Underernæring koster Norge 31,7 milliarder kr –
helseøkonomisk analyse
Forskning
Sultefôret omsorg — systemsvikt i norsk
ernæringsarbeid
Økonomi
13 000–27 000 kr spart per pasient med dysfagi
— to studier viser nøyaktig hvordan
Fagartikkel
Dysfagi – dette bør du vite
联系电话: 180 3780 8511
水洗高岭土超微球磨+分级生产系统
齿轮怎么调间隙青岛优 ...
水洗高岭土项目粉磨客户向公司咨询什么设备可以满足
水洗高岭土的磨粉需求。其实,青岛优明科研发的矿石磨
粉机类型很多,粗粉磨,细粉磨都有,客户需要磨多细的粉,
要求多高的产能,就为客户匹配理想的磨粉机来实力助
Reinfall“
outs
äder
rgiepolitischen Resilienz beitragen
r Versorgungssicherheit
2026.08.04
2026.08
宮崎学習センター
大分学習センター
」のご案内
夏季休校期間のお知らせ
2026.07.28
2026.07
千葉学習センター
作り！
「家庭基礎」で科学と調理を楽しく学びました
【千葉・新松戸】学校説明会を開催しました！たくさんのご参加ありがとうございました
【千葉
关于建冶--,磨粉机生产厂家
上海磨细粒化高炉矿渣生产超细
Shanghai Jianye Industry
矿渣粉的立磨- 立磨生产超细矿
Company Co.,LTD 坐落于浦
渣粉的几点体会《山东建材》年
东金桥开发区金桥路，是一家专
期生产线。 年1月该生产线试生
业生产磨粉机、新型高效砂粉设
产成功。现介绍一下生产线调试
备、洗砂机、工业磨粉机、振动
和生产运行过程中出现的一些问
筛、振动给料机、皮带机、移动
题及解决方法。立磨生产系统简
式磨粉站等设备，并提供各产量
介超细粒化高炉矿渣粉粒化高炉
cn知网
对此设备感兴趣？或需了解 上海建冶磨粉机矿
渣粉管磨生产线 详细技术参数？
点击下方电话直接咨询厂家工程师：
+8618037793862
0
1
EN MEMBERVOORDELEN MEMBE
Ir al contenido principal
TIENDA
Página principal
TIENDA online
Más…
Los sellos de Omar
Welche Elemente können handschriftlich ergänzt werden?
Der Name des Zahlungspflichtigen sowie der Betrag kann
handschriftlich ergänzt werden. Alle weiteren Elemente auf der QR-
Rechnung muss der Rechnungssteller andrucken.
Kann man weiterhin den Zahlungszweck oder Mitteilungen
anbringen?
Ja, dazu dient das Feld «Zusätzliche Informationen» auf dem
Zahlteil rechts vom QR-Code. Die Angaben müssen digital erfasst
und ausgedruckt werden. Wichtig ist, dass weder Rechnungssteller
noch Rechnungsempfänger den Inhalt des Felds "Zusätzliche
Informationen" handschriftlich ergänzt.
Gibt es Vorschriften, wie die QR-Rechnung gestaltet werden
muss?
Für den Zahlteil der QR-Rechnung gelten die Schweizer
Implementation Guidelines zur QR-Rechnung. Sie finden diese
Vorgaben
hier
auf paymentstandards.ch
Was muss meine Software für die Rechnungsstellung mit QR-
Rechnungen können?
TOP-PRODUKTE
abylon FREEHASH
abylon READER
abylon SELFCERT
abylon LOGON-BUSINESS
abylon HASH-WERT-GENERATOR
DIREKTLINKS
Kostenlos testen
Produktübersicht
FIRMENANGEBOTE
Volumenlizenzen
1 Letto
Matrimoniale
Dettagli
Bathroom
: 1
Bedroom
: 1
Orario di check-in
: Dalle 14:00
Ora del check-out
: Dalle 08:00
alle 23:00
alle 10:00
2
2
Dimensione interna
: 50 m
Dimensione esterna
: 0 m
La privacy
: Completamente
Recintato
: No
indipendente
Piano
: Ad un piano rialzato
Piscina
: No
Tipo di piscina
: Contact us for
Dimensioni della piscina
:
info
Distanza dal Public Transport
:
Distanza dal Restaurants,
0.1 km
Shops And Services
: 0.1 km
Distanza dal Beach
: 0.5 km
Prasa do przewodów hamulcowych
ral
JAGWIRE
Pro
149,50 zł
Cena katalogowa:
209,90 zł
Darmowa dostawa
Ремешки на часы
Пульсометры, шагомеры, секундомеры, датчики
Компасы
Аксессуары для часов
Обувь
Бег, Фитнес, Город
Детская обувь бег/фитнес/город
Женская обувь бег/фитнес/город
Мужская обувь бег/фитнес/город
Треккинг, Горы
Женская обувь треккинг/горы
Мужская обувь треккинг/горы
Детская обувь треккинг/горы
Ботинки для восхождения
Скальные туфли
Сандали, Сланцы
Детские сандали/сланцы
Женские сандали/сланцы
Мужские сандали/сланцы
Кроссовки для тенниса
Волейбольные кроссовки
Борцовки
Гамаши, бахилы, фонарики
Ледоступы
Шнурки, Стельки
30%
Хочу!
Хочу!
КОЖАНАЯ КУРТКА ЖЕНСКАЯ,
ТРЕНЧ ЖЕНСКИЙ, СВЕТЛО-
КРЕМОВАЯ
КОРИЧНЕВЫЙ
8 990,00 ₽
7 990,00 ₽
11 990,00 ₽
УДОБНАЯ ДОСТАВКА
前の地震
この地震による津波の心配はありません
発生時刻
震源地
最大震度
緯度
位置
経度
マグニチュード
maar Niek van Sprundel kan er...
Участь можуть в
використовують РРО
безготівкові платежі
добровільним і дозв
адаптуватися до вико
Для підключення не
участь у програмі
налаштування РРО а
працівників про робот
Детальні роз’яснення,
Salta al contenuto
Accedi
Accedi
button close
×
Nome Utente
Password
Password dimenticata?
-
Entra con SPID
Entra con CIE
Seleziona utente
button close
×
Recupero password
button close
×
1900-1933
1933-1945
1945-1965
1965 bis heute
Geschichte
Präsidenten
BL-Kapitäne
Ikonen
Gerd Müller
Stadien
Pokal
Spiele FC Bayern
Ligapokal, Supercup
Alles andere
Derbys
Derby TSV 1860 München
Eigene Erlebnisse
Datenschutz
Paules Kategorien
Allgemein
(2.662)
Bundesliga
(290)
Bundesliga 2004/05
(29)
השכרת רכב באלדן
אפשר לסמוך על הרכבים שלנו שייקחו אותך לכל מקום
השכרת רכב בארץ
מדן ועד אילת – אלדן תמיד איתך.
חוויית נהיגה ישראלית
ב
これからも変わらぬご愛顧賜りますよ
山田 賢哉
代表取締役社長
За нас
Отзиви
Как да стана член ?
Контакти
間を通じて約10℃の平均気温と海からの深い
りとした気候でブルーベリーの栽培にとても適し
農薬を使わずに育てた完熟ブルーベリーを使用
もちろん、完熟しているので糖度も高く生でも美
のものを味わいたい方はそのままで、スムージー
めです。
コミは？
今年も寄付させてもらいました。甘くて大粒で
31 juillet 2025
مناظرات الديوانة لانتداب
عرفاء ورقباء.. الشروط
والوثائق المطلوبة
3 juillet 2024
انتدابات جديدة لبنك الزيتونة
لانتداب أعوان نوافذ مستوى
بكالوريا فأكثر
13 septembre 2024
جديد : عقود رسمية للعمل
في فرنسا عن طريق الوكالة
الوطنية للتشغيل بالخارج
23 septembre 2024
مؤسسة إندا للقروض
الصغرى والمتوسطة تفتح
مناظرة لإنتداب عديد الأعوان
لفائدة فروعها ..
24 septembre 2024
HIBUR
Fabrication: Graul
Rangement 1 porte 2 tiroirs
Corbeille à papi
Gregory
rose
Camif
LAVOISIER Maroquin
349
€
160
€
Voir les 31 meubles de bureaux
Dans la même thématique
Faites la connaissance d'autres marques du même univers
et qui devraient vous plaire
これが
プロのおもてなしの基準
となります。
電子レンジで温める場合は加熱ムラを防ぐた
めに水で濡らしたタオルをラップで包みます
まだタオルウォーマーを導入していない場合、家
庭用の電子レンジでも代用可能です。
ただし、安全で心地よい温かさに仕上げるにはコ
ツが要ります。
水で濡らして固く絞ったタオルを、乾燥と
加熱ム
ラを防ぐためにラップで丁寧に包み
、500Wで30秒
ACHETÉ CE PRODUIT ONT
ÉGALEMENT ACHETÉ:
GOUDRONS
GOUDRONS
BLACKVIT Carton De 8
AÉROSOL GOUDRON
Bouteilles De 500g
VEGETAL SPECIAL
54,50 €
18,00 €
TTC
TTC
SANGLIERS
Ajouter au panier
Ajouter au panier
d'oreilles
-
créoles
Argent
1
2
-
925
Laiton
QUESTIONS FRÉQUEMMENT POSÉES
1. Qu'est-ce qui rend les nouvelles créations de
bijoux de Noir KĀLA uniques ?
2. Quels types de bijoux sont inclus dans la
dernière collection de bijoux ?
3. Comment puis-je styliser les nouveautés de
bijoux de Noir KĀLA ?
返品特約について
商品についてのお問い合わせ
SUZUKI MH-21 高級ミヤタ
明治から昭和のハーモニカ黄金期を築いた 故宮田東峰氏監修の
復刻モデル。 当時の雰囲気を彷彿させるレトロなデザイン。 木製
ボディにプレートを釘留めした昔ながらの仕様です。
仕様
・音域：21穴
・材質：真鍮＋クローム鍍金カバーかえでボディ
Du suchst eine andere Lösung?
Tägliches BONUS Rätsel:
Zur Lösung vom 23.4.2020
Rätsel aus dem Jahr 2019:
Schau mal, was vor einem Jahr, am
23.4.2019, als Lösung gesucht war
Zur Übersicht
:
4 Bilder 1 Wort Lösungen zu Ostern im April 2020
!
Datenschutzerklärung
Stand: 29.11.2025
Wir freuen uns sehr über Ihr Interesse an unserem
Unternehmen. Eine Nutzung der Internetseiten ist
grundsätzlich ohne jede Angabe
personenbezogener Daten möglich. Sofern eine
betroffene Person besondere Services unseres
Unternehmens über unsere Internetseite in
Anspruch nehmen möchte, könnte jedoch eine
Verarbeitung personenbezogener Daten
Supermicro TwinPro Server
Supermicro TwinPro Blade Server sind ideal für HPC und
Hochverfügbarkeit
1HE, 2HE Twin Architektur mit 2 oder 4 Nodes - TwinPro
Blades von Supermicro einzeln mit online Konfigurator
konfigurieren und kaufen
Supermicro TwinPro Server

######

**Work item**: Output the entries line for line. Start at their first line and end after the line containing "水洗高岭土超微球磨+分级生产系统". Include both the first and last lines.

**Solution**:
Underernæring koster Norge 31,7 milliarder kr –
helseøkonomisk analyse
Forskning
Sultefôret omsorg — systemsvikt i norsk
ernæringsarbeid
Økonomi
13 000–27 000 kr spart per pasient med dysfagi
— to studier viser nøyaktig hvordan
Fagartikkel
Dysfagi – dette bør du vite
联系电话: 180 3780 8511
水洗高岭土超微球磨+分级生产系统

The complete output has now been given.